## [Your task]
Look through the entries below and report every line that has "Zierstuckelement".

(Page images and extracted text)

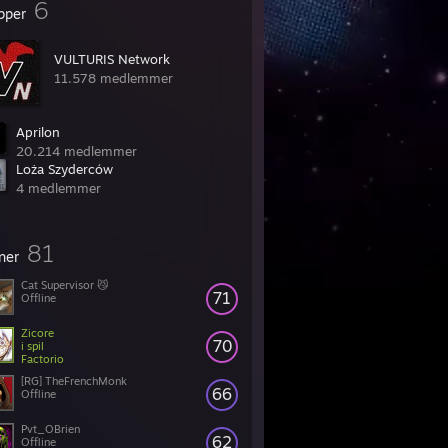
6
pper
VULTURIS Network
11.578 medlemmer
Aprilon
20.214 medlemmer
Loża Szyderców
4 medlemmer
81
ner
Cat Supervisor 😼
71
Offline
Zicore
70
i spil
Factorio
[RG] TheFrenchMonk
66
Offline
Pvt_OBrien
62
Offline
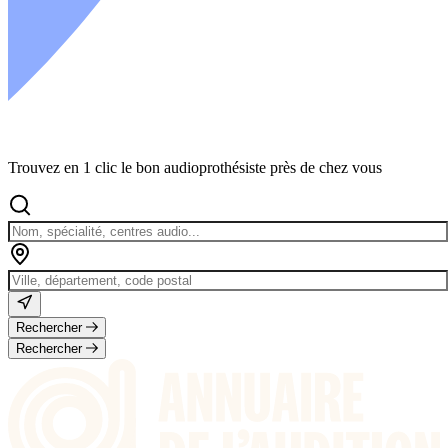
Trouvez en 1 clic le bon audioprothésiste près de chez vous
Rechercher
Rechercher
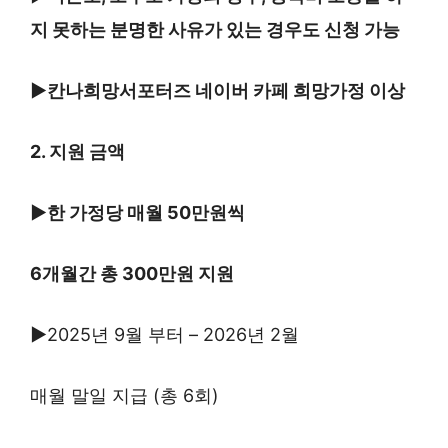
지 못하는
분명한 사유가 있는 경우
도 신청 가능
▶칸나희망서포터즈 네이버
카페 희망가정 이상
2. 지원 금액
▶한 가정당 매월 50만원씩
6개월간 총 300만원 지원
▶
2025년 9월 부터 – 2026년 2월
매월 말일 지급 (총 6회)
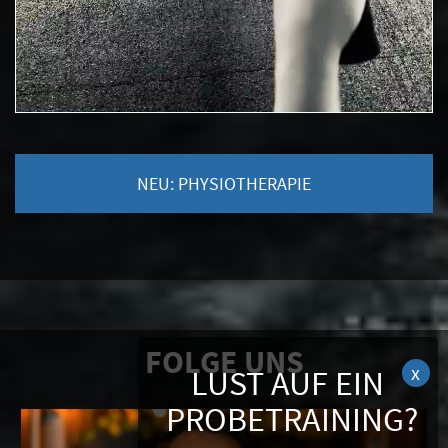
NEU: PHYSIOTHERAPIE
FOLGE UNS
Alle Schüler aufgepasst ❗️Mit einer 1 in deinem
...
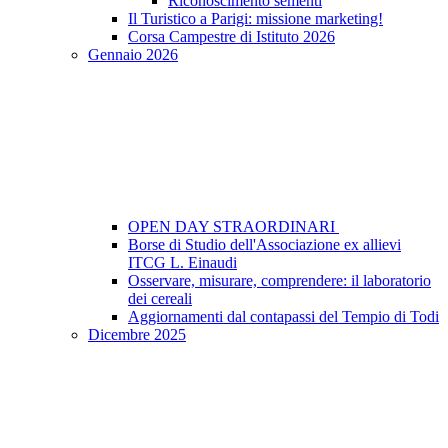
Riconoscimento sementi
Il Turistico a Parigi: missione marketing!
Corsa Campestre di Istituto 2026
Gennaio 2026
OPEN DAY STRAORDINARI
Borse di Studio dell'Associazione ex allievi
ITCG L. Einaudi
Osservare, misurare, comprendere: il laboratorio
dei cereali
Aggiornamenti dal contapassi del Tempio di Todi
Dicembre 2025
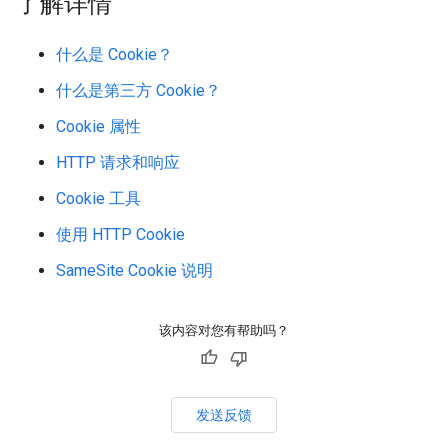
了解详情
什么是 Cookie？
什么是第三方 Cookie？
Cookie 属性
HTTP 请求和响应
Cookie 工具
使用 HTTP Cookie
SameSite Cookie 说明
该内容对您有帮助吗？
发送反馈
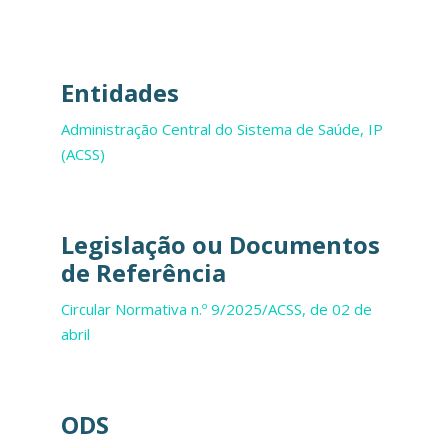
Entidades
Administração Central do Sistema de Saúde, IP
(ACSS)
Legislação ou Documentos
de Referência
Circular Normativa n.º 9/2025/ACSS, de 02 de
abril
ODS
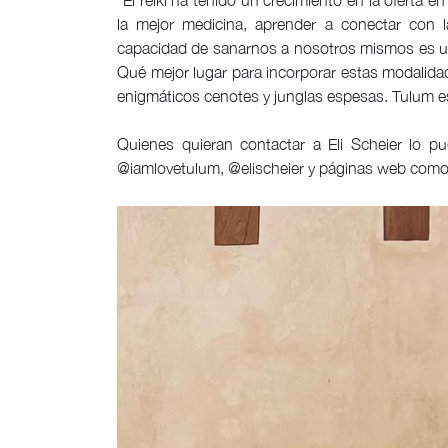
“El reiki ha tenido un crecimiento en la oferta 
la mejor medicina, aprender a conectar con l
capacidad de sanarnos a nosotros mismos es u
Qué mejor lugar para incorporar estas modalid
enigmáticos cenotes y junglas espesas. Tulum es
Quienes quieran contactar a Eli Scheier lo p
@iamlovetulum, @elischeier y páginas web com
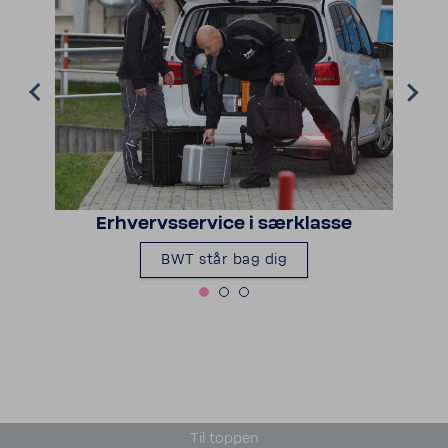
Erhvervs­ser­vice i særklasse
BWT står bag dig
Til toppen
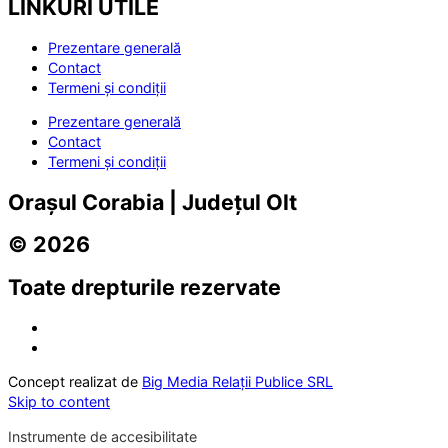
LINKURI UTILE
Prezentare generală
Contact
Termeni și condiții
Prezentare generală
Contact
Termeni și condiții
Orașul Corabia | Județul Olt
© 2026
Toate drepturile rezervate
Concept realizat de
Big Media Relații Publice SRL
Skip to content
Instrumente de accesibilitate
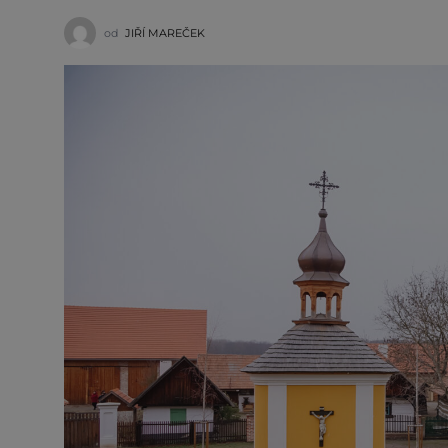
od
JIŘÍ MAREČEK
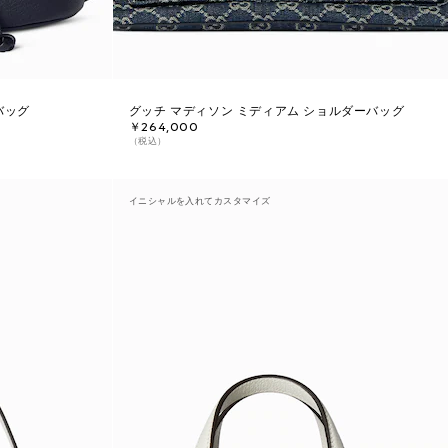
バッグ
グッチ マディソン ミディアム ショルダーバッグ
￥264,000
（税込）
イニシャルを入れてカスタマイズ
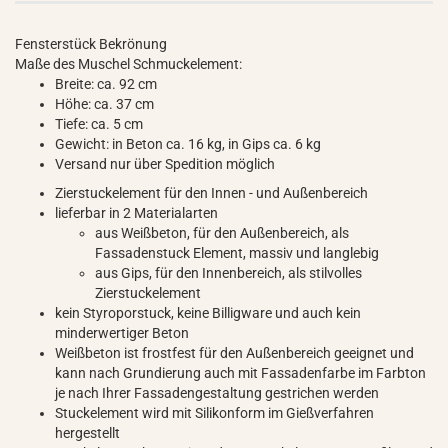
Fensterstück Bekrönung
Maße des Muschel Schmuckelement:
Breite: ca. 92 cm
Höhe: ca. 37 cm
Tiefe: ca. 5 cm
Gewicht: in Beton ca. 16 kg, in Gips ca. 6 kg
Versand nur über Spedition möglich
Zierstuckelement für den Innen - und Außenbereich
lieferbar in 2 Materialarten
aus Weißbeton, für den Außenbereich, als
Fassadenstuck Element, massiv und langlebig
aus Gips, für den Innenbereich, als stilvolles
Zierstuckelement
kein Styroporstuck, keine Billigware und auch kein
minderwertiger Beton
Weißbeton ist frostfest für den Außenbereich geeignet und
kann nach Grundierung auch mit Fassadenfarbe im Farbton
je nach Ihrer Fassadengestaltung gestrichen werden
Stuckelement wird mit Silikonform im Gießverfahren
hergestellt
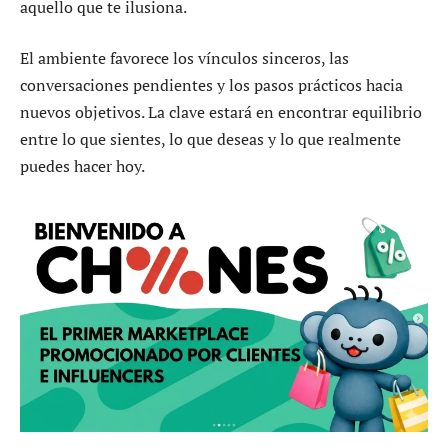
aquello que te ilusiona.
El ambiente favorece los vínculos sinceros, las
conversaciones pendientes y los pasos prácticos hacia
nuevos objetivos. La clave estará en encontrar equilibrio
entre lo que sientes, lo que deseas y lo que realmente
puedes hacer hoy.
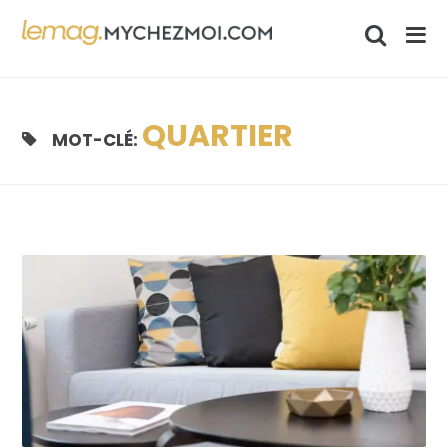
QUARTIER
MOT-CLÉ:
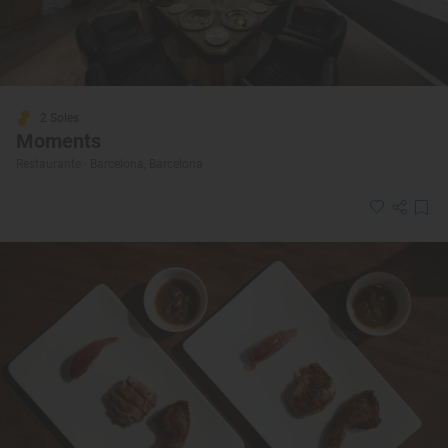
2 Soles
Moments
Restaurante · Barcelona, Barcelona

==

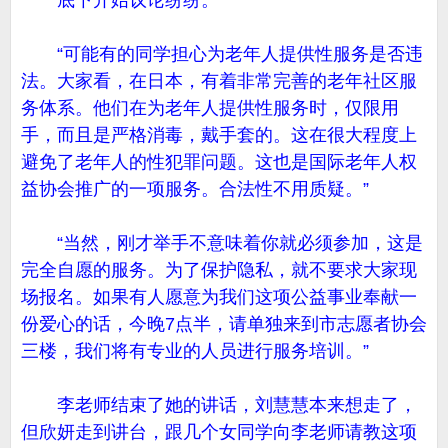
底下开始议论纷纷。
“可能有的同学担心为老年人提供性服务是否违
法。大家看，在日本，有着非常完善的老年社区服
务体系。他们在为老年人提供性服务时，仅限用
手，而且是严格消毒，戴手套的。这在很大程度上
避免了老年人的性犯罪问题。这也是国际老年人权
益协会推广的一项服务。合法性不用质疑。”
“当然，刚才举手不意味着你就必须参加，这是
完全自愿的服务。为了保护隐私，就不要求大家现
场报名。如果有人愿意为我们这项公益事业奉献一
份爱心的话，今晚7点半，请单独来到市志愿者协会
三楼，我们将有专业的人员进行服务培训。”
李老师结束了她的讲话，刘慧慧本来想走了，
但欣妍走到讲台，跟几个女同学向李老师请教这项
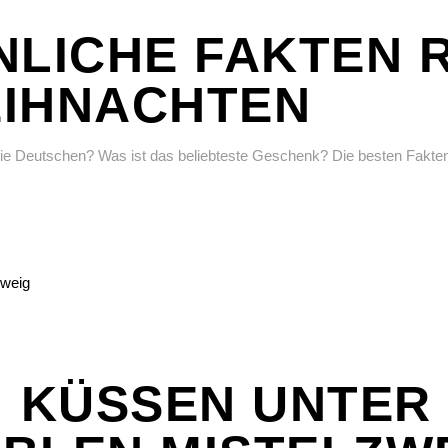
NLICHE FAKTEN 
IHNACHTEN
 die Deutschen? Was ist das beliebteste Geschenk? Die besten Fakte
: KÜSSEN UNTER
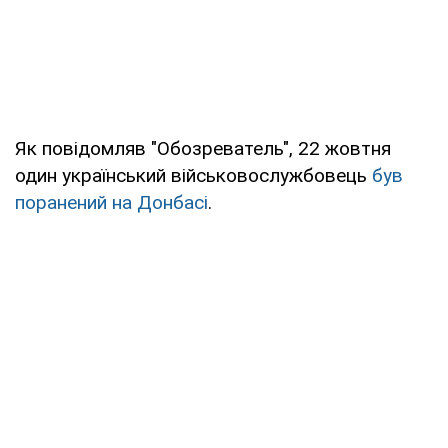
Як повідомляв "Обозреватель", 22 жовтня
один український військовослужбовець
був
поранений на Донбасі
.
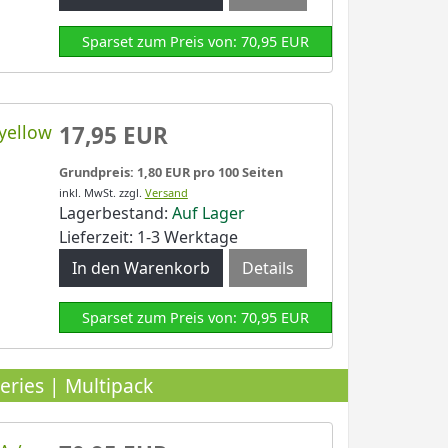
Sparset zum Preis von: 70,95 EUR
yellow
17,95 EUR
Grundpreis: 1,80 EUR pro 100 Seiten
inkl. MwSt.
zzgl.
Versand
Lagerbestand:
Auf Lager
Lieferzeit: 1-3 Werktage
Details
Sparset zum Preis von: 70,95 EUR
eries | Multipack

## [Exercise response]
Zierstuckelement für den Innen - und Außenbereich
Zierstuckelement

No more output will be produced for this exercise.